## Instrucciones y requisitos
Transcribe literalmente del texto sobre las semillas criollas todo lo que va desde "Ahora, el gobierno" hasta "del primer año.".

## Selección
====
BUENOS AIRES, ARGENTINA — Antes, en el campo, los campesinos pasaban las semillas de generación en generación. El legado de una familia estaba estrechamente ligado al legado de sus productos y cada generación se sentía obligada a cuidar lo que cultivaba. Estaban orgullosos de lo que producían.
Luego, algo cambió: la gente comenzó a creer que las semillas criollas no eran tan buenas como las que se podían comprar.
“Hubo mucha campaña para que los campesinos pensaran que su semilla era mala, gracias a eso se perdió mucha diversidad”, dice Verónica Lozano, miembro del Movimiento Nacional Campesino Indígena, una organización que busca recuperar la historia y los valores indígenas como base para construir una nueva sociedad.
Esta campaña fue orquestada por compañías de semillas e incluso por el gobierno, dice Lozano.
Esto causó una grave pérdida de diversidad alimentaria, dice.
Ahora, el gobierno argentino está considerando forzar a los agricultores a pagarles a las compañías de semillas no solo por comprar las semillas inicialmente, sino también por usar las semillas de segunda generación, es decir las que hayan producido en cultivos hechos con semillas compradas originalmente por las tres primeras cosechas.
Un proyecto de ley, presentado en octubre para modificar la Ley de Semillas vigente en Argentina, era un borrador revisado de una propuesta anterior que les habría exigido a la mayoría de agricultores que pagaran regalías sobre las semillas que fueran usadas tres cosechas después de haber sido compradas. Los agricultores grandes y medianos, que se estima que son responsables de entre 20 y 30 por ciento de la producción del país, no tendrían que pagar regalías después del primer año.
Se espera que se vote el proyecto de ley en algún momento de este año.
====
## Extracto de datos
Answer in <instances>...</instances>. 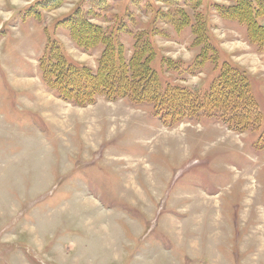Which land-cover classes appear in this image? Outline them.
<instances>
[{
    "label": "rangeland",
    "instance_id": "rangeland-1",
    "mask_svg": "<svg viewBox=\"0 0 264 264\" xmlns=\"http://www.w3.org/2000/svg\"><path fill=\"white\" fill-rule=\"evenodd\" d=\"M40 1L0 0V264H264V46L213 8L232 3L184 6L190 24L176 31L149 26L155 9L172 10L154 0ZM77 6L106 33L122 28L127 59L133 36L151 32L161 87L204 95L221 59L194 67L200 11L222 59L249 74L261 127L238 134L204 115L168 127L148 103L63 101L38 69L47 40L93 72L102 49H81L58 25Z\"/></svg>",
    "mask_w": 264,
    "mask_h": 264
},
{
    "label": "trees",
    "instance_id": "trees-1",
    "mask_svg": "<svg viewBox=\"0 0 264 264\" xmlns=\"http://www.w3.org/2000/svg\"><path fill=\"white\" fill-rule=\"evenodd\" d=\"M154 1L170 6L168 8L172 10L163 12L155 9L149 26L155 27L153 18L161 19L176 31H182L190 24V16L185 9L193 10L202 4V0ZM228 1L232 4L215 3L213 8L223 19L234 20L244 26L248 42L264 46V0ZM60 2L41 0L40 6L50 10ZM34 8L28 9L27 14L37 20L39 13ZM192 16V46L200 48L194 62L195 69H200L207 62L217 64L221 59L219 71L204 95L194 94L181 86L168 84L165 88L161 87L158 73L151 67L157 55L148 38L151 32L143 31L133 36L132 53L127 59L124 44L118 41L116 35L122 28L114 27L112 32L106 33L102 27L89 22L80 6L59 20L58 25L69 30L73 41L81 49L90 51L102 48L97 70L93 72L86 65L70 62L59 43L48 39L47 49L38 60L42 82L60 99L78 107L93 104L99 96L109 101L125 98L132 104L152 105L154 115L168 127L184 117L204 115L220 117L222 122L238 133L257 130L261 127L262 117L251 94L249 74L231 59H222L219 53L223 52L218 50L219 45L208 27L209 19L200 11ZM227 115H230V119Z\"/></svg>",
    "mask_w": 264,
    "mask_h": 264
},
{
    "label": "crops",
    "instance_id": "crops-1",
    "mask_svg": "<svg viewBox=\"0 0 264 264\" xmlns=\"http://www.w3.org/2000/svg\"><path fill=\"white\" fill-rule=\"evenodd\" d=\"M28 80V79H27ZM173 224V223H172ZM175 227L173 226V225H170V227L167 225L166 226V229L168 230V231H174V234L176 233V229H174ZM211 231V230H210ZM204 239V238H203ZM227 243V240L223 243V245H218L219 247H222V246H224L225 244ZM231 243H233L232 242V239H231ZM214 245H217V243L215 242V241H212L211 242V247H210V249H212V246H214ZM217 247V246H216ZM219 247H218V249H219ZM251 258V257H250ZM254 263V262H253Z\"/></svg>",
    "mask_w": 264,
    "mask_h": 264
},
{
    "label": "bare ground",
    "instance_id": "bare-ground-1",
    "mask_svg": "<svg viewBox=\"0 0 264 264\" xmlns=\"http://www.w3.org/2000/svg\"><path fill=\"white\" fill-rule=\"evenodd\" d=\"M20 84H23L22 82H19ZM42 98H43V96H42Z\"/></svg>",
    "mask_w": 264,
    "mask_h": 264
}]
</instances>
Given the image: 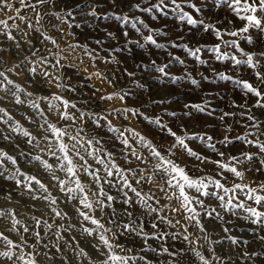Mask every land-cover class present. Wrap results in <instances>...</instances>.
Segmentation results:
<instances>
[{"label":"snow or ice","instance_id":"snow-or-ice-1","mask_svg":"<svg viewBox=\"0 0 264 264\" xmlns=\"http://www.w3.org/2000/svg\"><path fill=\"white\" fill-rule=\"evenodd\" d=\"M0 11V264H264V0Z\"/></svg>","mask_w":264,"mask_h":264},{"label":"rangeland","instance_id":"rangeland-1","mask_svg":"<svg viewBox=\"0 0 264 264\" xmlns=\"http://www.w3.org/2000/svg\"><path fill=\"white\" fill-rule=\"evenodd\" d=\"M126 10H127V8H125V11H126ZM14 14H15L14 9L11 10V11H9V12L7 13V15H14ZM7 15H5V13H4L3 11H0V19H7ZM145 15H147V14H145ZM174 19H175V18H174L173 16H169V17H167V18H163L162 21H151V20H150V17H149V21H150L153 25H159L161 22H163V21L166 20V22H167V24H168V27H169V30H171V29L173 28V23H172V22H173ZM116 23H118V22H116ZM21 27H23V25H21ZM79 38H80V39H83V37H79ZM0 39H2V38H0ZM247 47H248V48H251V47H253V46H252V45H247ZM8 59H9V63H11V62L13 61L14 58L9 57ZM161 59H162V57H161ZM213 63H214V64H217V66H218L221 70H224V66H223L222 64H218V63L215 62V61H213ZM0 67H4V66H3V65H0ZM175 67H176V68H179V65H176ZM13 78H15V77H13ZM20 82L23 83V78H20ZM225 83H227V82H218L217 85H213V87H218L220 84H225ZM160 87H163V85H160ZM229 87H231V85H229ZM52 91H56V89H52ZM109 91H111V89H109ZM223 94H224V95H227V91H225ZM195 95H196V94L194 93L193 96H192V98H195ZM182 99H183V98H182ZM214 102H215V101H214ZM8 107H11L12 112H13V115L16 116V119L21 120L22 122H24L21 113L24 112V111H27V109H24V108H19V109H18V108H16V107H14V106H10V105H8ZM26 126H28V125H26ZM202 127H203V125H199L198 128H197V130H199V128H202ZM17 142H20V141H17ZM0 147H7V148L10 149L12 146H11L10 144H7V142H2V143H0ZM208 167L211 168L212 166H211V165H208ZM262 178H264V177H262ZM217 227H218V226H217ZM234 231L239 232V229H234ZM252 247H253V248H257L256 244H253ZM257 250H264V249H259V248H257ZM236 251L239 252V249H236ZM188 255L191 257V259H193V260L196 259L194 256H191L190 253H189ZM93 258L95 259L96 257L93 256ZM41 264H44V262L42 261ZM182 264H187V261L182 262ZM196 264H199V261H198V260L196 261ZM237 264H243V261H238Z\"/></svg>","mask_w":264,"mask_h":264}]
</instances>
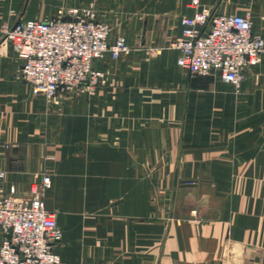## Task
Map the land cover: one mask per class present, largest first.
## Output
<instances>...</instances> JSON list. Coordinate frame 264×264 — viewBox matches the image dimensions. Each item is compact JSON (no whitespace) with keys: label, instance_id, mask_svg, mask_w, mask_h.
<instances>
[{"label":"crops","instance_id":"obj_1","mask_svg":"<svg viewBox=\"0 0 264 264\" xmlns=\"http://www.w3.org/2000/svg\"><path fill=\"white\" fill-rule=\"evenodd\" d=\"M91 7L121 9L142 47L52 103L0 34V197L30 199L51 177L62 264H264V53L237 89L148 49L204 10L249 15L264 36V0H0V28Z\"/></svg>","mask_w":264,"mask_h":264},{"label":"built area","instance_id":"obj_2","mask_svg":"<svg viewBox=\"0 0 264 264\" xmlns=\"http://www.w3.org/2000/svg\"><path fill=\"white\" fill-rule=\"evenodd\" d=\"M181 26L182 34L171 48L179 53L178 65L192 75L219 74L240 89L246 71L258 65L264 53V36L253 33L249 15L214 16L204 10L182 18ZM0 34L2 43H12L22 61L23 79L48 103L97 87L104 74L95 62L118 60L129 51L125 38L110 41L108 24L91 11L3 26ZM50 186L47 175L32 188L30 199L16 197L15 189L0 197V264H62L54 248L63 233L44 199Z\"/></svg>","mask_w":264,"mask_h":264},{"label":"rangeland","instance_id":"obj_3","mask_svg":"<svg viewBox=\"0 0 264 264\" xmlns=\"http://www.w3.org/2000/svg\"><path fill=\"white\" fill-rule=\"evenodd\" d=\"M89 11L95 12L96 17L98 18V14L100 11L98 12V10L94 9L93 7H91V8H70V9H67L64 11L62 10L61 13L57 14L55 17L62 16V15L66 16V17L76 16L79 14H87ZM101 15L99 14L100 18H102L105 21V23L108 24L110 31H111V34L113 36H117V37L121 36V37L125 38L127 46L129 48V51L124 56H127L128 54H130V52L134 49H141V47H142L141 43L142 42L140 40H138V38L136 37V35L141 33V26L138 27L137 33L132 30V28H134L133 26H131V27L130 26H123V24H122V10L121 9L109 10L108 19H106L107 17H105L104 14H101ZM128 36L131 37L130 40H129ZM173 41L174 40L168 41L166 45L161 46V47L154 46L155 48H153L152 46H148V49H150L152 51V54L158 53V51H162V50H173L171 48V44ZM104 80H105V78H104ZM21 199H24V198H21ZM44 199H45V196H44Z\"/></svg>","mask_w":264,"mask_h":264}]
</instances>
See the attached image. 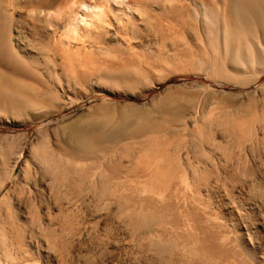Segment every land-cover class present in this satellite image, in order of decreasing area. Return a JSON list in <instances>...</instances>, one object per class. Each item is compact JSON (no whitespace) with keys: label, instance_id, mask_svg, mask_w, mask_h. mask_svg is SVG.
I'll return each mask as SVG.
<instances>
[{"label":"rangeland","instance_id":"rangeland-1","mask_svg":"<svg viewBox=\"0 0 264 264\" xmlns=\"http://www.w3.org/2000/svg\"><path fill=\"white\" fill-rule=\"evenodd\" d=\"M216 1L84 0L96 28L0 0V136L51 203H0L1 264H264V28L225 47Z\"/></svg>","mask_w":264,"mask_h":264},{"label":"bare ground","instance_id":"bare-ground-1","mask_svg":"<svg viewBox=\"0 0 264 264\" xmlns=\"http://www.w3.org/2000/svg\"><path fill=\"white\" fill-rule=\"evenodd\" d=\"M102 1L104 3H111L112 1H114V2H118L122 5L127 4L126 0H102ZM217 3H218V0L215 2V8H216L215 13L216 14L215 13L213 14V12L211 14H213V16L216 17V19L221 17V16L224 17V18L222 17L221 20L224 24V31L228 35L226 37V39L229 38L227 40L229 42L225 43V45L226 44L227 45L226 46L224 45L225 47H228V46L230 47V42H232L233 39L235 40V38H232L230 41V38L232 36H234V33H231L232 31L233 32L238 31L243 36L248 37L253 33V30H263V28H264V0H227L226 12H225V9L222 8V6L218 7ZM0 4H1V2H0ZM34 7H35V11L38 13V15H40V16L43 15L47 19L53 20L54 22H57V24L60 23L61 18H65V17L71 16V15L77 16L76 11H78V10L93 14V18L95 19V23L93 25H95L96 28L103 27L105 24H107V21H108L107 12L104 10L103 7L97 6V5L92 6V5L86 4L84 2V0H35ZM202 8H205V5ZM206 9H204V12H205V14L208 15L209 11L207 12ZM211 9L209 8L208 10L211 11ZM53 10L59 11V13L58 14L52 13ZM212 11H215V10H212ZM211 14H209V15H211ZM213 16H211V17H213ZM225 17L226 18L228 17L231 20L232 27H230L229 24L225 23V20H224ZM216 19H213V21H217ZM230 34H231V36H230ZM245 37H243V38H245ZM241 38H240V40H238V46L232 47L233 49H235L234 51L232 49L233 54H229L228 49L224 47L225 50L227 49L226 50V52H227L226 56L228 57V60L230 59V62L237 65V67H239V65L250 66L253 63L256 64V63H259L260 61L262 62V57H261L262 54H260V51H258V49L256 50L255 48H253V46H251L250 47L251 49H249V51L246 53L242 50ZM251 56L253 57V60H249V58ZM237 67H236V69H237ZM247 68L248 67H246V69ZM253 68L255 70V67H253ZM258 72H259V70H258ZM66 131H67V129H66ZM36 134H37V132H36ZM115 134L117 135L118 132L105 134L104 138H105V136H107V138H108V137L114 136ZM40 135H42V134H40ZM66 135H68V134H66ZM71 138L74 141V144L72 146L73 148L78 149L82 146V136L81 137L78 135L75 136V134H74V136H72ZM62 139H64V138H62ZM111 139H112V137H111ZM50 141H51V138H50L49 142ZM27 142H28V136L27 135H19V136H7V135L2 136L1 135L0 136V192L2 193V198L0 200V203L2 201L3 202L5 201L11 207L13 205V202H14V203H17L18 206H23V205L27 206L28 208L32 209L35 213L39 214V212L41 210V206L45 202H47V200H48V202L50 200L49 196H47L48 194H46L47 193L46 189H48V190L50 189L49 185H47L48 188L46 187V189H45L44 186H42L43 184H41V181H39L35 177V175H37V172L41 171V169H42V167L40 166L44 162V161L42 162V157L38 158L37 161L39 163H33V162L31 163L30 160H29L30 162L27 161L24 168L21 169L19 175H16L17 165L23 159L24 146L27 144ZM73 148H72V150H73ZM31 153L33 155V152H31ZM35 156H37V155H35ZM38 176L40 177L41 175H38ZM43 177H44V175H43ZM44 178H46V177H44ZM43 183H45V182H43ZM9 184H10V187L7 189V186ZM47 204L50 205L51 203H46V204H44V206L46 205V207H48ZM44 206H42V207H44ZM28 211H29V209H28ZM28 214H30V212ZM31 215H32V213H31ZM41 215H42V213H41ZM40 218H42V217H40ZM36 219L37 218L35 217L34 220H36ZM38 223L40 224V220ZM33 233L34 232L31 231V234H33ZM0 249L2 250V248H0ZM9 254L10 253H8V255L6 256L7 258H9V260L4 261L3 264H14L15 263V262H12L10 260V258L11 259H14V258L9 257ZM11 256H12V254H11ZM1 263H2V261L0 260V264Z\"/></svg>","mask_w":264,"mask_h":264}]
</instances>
====
## Respuesta a continuación
Ahora, el gobierno argentino está considerando forzar a los agricultores a pagarles a las compañías de semillas no solo por comprar las semillas inicialmente, sino también por usar las semillas de segunda generación, es decir las que hayan producido en cultivos hechos con semillas compradas originalmente por las tres primeras cosechas.
Un proyecto de ley, presentado en octubre para modificar la Ley de Semillas vigente en Argentina, era un borrador revisado de una propuesta anterior que les habría exigido a la mayoría de agricultores que pagaran regalías sobre las semillas que fueran usadas tres cosechas después de haber sido compradas. Los agricultores grandes y medianos, que se estima que son responsables de entre 20 y 30 por ciento de la producción del país, no tendrían que pagar regalías después del primer año.